Assuming by masked you mean pixel values equalling 0 (technically, these aren't masked; they have a value of 0), you could do this:

var dataset = dataset.map(function(img){
  var totalPixels = ee.Image(1).clip(roi)
                                .reduceRegion({reducer:ee.Reducer.sum(), 
                                               geometry: roi, 
                                                scale: dataset.first().projection().nominalScale()})
  var maskedPixels = img.clip(roi)
                        .reduceRegion({reducer:ee.Reducer.sum(), 
                                       geometry: roi, 
                                       scale: dataset.first().projection().nominalScale()})
  var pctmasked = ee.Number(maskedPixels.get('binary')).divide(totalPixels.get('constant'))
  
  return img.set('pctmasked', pctmasked)
})

This first calculates the total number of pixels in your region of interest, by which the number of pixels greater than your threshold value get divided to get the percentage.

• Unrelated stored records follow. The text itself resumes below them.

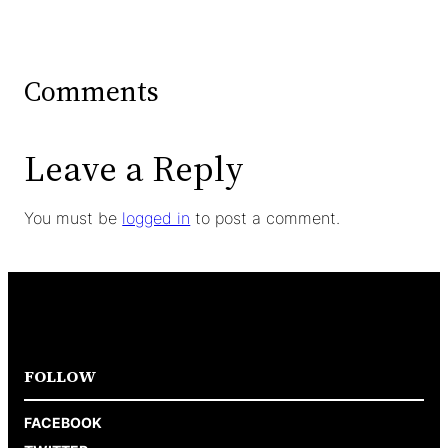
Comments
Leave a Reply
You must be
logged in
to post a comment.
FOLLOW
FACEBOOK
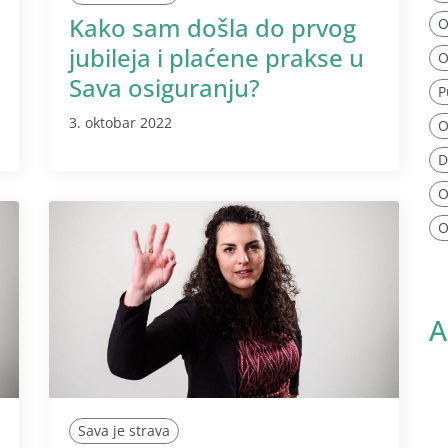
Kako sam došla do prvog
O
jubileja i plaćene prakse u
O
Sava osiguranju?
P
3. oktobar 2022
O
D
O
O
A
Sava je strava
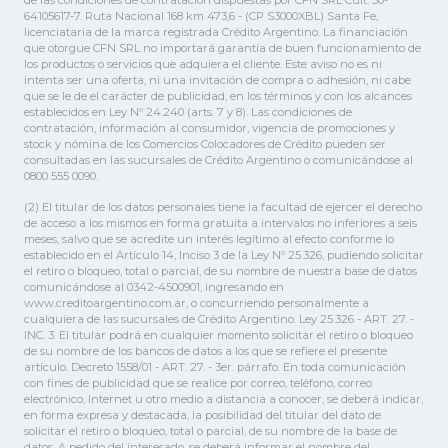
de las condiciones de contratación dispuestas por CFN SRL Cuit: 30-
64105617-7. Ruta Nacional 168 km 473,6 - (CP S3000XBL) Santa Fe,
licenciataria de la marca registrada Crédito Argentino. La financiación
que otorgue CFN SRL no importará garantía de buen funcionamiento de
los productos o servicios que adquiera el cliente. Este aviso no es ni
intenta ser una oferta, ni una invitación de compra o adhesión, ni cabe
que se le de el carácter de publicidad, en los términos y con los alcances
establecidos en Ley Nº 24.240 (arts. 7 y 8). Las condiciones de
contratación, información al consumidor, vigencia de promociones y
stock y nómina de los Comercios Colocadores de Crédito pueden ser
consultadas en las sucursales de Crédito Argentino o comunicándose al
0800 555 0090.
(2) El titular de los datos personales tiene la facultad de ejercer el derecho
de acceso a los mismos en forma gratuita a intervalos no inferiores a seis
meses, salvo que se acredite un interés legítimo al efecto conforme lo
establecido en el Artículo 14, Inciso 3 de la Ley Nº 25.326, pudiendo solicitar
el retiro o bloqueo, total o parcial, de su nombre de nuestra base de datos
comunicándose al 0342-4500901, ingresando en
www.creditoargentino.com.ar, o concurriendo personalmente a
cualquiera de las sucursales de Crédito Argentino. Ley 25.326 - ART. 27. -
INC. 3. El titular podrá en cualquier momento solicitar el retiro o bloqueo
de su nombre de los bancos de datos a los que se refiere el presente
artículo. Decreto 1558/01 - ART. 27. - 3er. párrafo. En toda comunicación
con fines de publicidad que se realice por correo, teléfono, correo
electrónico, Internet u otro medio a distancia a conocer, se deberá indicar,
en forma expresa y destacada, la posibilidad del titular del dato de
solicitar el retiro o bloqueo, total o parcial, de su nombre de la base de
datos. A pedido del interesado, se deberá informar el nombre del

This value is added as a property to each image in the collection.

2
  • Thanks for this. I may have to be more specific. I want to have a pixel based calculation: How many values are 1 divided by the number of values that are != 1 across the ImageCollection. The outcome would be an Image with the relative amount of values of 1 across all images in the ImageCollection.
    – SimeonL
    Jan 14, 2022 at 12:51
  • I changed the code and hope that my aims are more clear.